Apple HomeKit, meanwhile, has been with us since 2014 but is still waiting for its breakthrough moment. There’s no always listening speaker to use, so you’re stuck with your iPad, iPhone or Apple TV for controlling everything. Yet the number of gadgets with the works-with-HomeKit badge continues to grow and grow, and few smart home platforms offer the simplicity and ease-of-use of Apple’s app.

If you don’t want Apple, Google, or Amazon running your smart home, then SmartThings (now owned by Samsung) is another option. It’s the most comprehensive out there at the moment, with a plethora of supported devices, from SmartThings brand sensors and switches to third-party kits from the usual smart home suspects like Philips, Belkin, Netgear, and Ecobee. It even offers integration with both the Amazon Echo or Google Home. Yet set up can be almost as bothersome as the IFTTT solution. So SmartThings isn’t recommended if you don’t have a full afternoon set aside for getting things going.

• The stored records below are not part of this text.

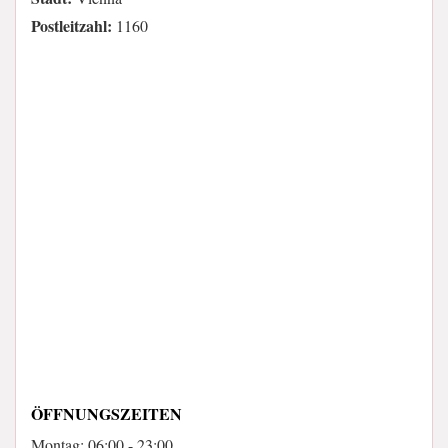
Postleitzahl:
1160
ÖFFNUNGSZEITEN
Montag: 06:00 - 23:00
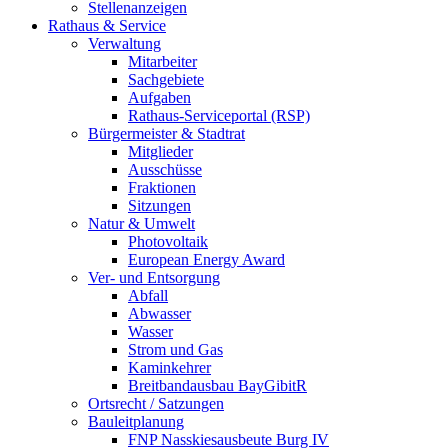
Stellenanzeigen
Rathaus & Service
Verwaltung
Mitarbeiter
Sachgebiete
Aufgaben
Rathaus-Serviceportal (RSP)
Bürgermeister & Stadtrat
Mitglieder
Ausschüsse
Fraktionen
Sitzungen
Natur & Umwelt
Photovoltaik
European Energy Award
Ver- und Entsorgung
Abfall
Abwasser
Wasser
Strom und Gas
Kaminkehrer
Breitbandausbau BayGibitR
Ortsrecht / Satzungen
Bauleitplanung
FNP Nasskiesausbeute Burg IV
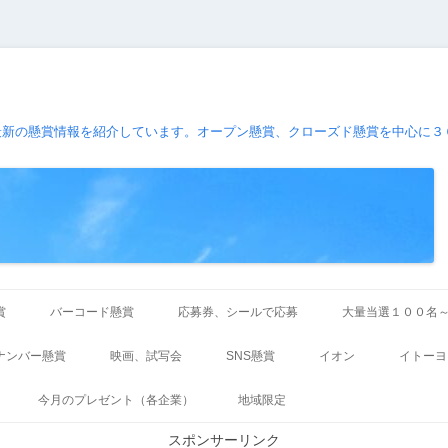
最新の懸賞情報を紹介しています。オープン懸賞、クローズド懸賞を中心に３
コ
ン
賞
バーコード懸賞
応募券、シールで応募
大量当選１００名
テ
ン
ツ
ナンバー懸賞
映画、試写会
SNS懸賞
イオン
イトーヨ
へ
ス
キ
今月のプレゼント（各企業）
地域限定
ッ
プ
スポンサーリンク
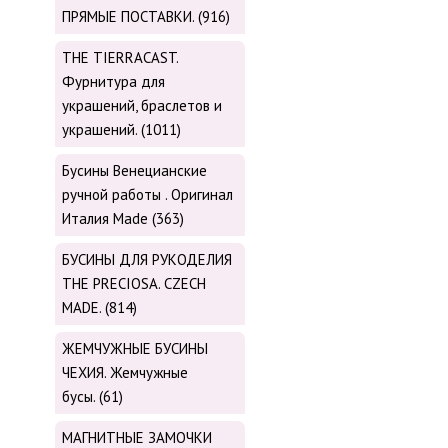
ПРЯМЫЕ ПОСТАВКИ. (916)
THE TIERRACAST.
Фурнитура для
украшений, браслетов и
украшений. (1011)
Бусины Венецианские
ручной работы . Оригинал
Италия Made (363)
БУСИНЫ ДЛЯ РУКОДЕЛИЯ
THE PRECIOSA. CZECH
MADE. (814)
ЖЕМЧУЖНЫЕ БУСИНЫ
ЧЕХИЯ. Жемчужные
бусы. (61)
МАГНИТНЫЕ ЗАМОЧКИ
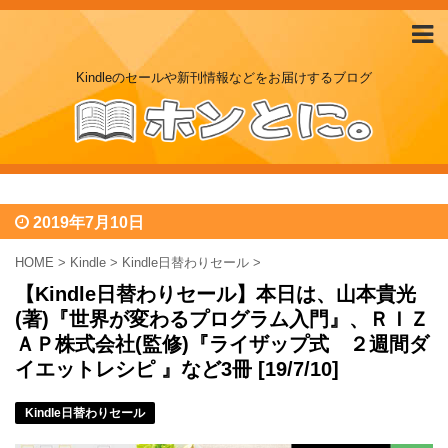
Kindleのセールや新刊情報などをお届けするブログ
2019年7月10日
HOME
>
Kindle
>
Kindle日替わりセール
>
【Kindle日替わりセール】本日は、山本貴光
(著)『世界が変わるプログラム入門』、ＲＩＺ
ＡＰ株式会社(監修)『ライザップ式 ２週間ダ
イエットレシピ 』など3冊 [19/7/10]
Kindle日替わりセール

Wink is a direct rival to SmartThings and has a list of compatible devices and services that are just as impressive. As with SmartThings, you can hook Wink gear up with Google Assistant or Amazon Alexa, and everything is handled with one central hub. We haven’t had the best of experiences with Wink in the past, but we’re prepared to give it the benefit of the doubt and imagine it’s got better over the last couple of years. Plus, as we’ve already said, no smart home platform is perfect right now.

Other platforms are available, but we’d suggest sticking to those five options for now, even if it’s hard to predict which way the smart home market will turn next. In a lot of ways it’s down to who you trust to make the best software, sign the best deals and attract the most developers in the next few years—and then you’ll really have a smart home to be proud of.